Yao et al. [22] propose an arbitrary oriented scene text detection and recognition method that extracts connected components in the Stroke Width Transform (SWT) domain [3]. Component analysis filters out non-text components using a Random Forest classifier trained with novel rotation invariant features. This component level classifier performs both text detection and recognition. Remaining character candidates are then grouped into text lines using the algorithm proposed by Yin et al. [23], and text lines are split into words using the method in [3]. Finally, the authors propose a modified dictionary search method, based on the Levenshtein edit distance but relaxing the cost of the edit operation between very similar classes, to correct errors in individual character recognition using a large-lexicon dictionaryFootnote 4. To cope with out-of-dictionary words and numbers, n-gram based correction [18] is used if the distance with closest dictionary word is under a certain threshold.

Bissacco et al. [1] propose a large-scale end-to-end method using the conventional multistage approach to text extraction. In order to achieve a high recall text detection the authors propose to combine the outputs of three different detection methods: a boosted cascade of Haar wavelets [19], a graph cuts based method similar to [15], and a novel approach based on anisotropic Gaussian filters. After splitting text regions into text lines a combination of two over-segmentation methods is applied, providing a set of possible segmentation points for each text line. Then beam search is used to maximize a score function among all possible segmentations in a given text line. The score function is the average per-character log-likelihood of the text line under the character classifier and the language model. The character classifier is a deep neural network trained on HOG features over a training set consisting of around 8 million examples. The output layer of the network is a softmax over 99 character classes and a noise (non-text) class. At test time this classifier evaluates all segmentation combinations selected by the beam search. The language model used in the score function to be optimized by the beam search is a compact character-level ngram model (8-gram). Once the beam search has found a solution the second level language model, a much larger distributed word-level ngram (4-gram), is used to rerank.

## Record set
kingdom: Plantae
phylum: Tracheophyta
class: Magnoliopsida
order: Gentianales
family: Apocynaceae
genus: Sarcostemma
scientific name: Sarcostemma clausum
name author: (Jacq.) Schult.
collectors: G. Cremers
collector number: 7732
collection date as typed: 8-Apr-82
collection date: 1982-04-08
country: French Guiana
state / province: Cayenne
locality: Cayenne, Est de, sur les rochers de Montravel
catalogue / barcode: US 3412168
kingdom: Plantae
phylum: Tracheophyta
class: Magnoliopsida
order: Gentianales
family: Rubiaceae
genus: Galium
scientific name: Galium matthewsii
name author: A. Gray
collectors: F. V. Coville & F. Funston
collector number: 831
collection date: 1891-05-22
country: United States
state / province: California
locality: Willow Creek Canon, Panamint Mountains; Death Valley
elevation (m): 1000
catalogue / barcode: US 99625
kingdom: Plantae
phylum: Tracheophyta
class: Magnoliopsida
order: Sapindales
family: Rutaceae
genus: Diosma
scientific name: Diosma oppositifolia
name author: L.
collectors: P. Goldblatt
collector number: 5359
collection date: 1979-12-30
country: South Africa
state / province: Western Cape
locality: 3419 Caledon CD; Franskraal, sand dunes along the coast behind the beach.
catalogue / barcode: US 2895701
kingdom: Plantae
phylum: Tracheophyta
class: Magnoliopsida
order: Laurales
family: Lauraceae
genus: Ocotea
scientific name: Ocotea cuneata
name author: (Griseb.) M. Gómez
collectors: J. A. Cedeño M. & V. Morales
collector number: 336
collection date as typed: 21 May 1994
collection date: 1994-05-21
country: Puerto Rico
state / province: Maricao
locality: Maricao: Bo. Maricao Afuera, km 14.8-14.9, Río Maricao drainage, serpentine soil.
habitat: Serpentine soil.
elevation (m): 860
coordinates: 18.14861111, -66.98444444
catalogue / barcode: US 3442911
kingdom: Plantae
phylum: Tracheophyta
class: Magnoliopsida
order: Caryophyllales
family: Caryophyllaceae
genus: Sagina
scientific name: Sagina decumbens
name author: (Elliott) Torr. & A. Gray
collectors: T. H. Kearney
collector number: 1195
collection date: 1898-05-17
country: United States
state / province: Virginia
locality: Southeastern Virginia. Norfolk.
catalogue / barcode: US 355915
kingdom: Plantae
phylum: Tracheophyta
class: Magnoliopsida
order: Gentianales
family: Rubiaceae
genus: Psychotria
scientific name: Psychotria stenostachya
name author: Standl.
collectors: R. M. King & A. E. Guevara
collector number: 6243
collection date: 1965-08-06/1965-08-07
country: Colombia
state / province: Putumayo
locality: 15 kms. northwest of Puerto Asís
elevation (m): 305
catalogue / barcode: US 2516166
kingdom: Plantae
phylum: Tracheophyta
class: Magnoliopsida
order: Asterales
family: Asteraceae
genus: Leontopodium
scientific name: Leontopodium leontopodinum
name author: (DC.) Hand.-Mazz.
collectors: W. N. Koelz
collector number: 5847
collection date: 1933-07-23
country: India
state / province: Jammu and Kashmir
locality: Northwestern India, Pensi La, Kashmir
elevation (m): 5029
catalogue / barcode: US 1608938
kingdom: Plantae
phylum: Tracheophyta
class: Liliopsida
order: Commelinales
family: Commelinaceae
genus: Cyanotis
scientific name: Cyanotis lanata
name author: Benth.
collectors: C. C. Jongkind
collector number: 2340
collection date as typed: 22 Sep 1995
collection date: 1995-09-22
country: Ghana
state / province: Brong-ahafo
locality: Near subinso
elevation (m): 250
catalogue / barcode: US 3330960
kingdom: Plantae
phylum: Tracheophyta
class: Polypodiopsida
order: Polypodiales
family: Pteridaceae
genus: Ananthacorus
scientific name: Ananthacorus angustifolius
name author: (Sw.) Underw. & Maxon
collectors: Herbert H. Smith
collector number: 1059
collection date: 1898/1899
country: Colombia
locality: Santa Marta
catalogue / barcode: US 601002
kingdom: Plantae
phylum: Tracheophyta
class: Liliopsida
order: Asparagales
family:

## Complete the following
A – Using the passage on scene text detection and recognition methods, decide whether each statement agrees with it: (i) The Random Forest classifier in Yao et al.'s method is trained with rotation invariant features. (ii) Bissacco et al. combine the outputs of two detection methods. (iii) The character-level language model in Bissacco et al.'s score function is a 4-gram. Answer yes or no for each and quote the deciding words.
B – Write a continuation of the passage on scene text detection and recognition methods, starting right after its final sentence.

## Task-by-task results
A –
(i) Yes: "a Random Forest classifier trained with novel rotation invariant features"
(ii) No: "combine the outputs of three different detection methods"
(iii) No: "a compact character-level ngram model (8-gram)"

B –
As a conclusion of the state of the art review we can see that the majority of reviewed methods make use of similar language models, based on a dictionary of frequent words and a character n-gram (usually a bi-gram). A much stronger language model has been proposed by Bissacco et al. [1]. On the other hand, while the system in [1] makes use of three different detection methods combined with an independent recognition module, in other cases both detection and recognition are treated together, e.g. using the same features for detection and recognition [22] or using multiple character detections as an over-segmentation cue for the recognition [10], giving rise to more compact and efficient methods.

3 End-to-End Pipeline

In order to ensure that our results are reproducible we adopt a publicly available implementation of a well known algorithm for text detection. Concretely, the used OpenCV text moduleFootnote 5 implements, among others, the Class Specific Extremal Regions (CSER) algorithm initially proposed by Lukás Neumann & Jiri Matas [11], and the Exhaustive Search algorithm of the same authors [10].

The main idea behind Class-specific Extremal Regions is similar to the MSER in that suitable Extremal Regions (ERs) are selected from the whole component tree of the image. However, this technique differs from MSER in that selection of suitable ERs is done by a sequential classifier trained for character detection, i.e. dropping the stability requirement of MSERs and selecting class-specific (not necessarily stable) regions.

On the other hand, the Exhaustive Search algorithm was proposed in [10] for grouping ERs corresponding to character candidates into candidate text lines (for horizontally aligned text). The algorithm models a verification function that efficiently evaluates all possible ER sequences. The algorithm incorporates a feedback loop that allows to recover errors in the initial ER selection, by searching among the discarded ERs those that fit well with the detected text lines hypotheses. This feedback loop proves to be particularly important when doing the final recognition.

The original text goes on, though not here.